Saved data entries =
□ □ □ □
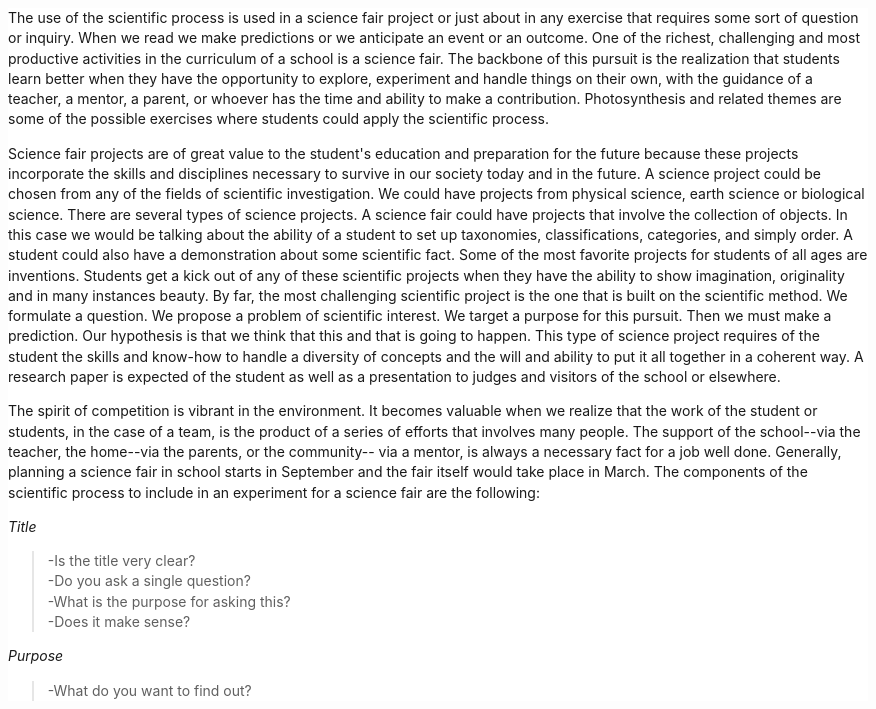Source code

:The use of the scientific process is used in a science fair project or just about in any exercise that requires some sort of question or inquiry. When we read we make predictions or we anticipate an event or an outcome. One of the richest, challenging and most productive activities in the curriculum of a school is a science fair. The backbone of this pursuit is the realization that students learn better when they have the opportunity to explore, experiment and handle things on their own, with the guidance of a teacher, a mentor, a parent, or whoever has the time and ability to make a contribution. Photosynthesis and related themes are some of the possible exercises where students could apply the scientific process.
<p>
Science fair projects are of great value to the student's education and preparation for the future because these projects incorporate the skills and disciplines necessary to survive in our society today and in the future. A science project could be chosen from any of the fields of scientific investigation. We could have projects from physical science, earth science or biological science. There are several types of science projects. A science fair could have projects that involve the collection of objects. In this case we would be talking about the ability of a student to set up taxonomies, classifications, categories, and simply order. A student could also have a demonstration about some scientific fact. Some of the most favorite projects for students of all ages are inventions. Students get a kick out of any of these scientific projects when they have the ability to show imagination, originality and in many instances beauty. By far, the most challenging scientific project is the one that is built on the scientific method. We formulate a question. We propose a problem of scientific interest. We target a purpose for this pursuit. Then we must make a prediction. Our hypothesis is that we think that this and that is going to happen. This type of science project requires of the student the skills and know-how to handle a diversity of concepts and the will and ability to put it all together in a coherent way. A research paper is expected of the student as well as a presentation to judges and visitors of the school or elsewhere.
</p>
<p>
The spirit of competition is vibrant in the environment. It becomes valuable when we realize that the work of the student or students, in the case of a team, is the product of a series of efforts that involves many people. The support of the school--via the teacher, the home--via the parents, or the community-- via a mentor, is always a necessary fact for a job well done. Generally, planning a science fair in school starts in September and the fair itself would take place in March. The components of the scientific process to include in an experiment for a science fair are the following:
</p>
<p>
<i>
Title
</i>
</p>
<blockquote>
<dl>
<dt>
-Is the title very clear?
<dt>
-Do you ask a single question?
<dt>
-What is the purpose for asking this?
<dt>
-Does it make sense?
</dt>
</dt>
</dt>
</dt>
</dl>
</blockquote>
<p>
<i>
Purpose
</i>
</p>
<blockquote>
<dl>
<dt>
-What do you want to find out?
□ □ □ □
Task prompt =
Count the lines of the material that contain the word "teacher". Give only the number.

Exercise response =
2